Task requirements => Reproduce the entries below exactly, but only from the line containing "middle pip: (274, 446)" to the line containing "index pip: (1194, 924)", inclusive.

Data excerpts =>
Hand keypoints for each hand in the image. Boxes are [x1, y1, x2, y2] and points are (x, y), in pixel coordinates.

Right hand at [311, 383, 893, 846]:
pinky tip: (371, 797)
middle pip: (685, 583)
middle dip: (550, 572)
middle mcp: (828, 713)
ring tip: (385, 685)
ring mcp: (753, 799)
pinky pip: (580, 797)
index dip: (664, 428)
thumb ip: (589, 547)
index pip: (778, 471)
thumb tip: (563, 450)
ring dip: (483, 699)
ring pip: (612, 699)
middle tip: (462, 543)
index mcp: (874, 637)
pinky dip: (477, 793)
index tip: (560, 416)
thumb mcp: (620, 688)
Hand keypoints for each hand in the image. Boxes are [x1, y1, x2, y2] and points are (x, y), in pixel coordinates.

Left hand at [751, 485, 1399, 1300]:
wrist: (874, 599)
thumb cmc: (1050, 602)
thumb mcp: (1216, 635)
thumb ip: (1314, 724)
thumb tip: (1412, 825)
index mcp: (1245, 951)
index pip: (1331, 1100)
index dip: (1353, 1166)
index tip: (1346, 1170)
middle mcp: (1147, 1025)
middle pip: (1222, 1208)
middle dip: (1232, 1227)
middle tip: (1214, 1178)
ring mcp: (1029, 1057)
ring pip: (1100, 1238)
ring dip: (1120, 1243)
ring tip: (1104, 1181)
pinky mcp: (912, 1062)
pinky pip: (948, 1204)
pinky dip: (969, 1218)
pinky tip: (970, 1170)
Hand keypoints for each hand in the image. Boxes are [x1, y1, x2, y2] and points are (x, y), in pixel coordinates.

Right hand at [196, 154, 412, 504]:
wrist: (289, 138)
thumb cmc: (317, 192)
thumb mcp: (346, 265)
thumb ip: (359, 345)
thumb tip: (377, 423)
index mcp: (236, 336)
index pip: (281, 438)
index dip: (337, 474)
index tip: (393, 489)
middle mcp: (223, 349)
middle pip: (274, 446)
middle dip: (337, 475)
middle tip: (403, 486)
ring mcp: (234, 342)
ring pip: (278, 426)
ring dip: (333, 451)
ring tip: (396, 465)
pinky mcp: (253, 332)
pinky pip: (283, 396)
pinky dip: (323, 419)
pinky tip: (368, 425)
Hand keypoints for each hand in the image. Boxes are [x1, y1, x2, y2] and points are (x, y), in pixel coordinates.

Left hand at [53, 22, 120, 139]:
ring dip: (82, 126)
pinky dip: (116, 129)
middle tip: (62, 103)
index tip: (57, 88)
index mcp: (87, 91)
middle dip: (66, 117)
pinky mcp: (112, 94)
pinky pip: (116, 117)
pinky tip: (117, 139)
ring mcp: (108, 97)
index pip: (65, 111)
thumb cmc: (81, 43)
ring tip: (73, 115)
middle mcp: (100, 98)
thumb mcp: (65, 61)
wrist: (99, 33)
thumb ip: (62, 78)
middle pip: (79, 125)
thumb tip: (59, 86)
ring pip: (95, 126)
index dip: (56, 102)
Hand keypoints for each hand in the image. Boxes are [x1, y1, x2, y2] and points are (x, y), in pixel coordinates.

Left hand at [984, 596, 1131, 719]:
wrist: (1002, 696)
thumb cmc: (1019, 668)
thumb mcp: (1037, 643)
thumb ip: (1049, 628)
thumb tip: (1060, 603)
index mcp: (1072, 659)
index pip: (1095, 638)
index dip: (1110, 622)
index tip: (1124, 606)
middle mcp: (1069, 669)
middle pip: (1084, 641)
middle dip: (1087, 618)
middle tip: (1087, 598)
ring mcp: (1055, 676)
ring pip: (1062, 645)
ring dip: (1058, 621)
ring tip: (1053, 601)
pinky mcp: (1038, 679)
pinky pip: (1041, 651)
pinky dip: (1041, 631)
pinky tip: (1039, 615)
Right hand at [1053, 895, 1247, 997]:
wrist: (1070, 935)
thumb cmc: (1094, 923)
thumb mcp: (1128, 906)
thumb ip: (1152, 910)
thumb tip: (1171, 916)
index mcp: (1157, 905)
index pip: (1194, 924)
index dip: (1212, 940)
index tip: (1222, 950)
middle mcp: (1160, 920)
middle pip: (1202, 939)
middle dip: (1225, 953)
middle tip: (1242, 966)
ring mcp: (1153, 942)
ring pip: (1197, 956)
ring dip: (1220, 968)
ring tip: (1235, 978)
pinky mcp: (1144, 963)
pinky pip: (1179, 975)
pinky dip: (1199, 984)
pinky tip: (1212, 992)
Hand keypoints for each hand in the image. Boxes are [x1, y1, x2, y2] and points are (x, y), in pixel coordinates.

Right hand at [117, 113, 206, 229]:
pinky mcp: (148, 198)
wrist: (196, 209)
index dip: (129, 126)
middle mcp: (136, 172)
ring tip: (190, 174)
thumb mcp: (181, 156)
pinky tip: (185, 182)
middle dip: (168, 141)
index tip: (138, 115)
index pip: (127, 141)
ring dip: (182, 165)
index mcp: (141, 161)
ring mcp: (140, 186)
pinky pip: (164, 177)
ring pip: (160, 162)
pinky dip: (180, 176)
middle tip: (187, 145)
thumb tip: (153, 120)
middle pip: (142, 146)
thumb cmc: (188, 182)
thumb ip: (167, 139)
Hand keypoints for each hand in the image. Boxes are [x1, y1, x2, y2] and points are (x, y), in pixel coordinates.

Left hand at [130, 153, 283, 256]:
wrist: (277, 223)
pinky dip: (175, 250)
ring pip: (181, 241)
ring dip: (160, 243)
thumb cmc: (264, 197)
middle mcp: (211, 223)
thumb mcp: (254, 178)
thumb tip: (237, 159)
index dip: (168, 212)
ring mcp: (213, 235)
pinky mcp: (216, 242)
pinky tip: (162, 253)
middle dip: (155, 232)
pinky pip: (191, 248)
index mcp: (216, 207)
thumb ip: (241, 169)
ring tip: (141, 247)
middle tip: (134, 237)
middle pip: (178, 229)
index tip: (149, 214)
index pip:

Response =>
middle pip: (274, 446)
middle dip: (337, 475)
middle tip: (403, 486)
ring mcp: (234, 342)
ring pip: (278, 426)
ring dip: (333, 451)
ring tip: (396, 465)
pinky mcp: (253, 332)
pinky pip: (283, 396)
pinky dip: (323, 419)
pinky tip: (368, 425)
Hand keypoints for each hand in the image. Boxes are [x1, y1, x2, y2] and points are (x, y), in pixel coordinates.

Left hand at [53, 22, 120, 139]:
ring dip: (82, 126)
pinky dip: (116, 129)
middle tip: (62, 103)
index tip: (57, 88)
index mcp: (87, 91)
middle dip: (66, 117)
pinky mcp: (112, 94)
pinky pip: (116, 117)
pinky tip: (117, 139)
ring mcp: (108, 97)
index pip: (65, 111)
thumb cmc: (81, 43)
ring tip: (73, 115)
middle mcp: (100, 98)
thumb mcp: (65, 61)
wrist: (99, 33)
thumb ip: (62, 78)
middle pip: (79, 125)
thumb tip: (59, 86)
ring pip: (95, 126)
index dip: (56, 102)
Hand keypoints for each hand in the image. Boxes are [x1, y1, x2, y2] and points are (x, y), in pixel coordinates.

Left hand at [984, 596, 1131, 719]:
wrist: (1002, 696)
thumb cmc: (1019, 668)
thumb mcp: (1037, 643)
thumb ip: (1049, 628)
thumb tip: (1060, 603)
index mcp: (1072, 659)
index pip: (1095, 638)
index dip: (1110, 622)
index tip: (1124, 606)
middle mcp: (1069, 669)
middle pip: (1084, 641)
middle dip: (1087, 618)
middle tip: (1087, 598)
ring mcp: (1055, 676)
ring pip: (1062, 645)
ring dip: (1058, 621)
ring tip: (1053, 601)
pinky mcp: (1038, 679)
pinky pip: (1041, 651)
pinky dip: (1041, 631)
pinky tip: (1039, 615)
Right hand at [1053, 895, 1247, 997]:
wrist: (1070, 935)
thumb cmc: (1094, 923)
thumb mcp: (1128, 906)
thumb ip: (1152, 910)
thumb tip: (1171, 916)
index mcp: (1157, 905)
index pip: (1194, 924)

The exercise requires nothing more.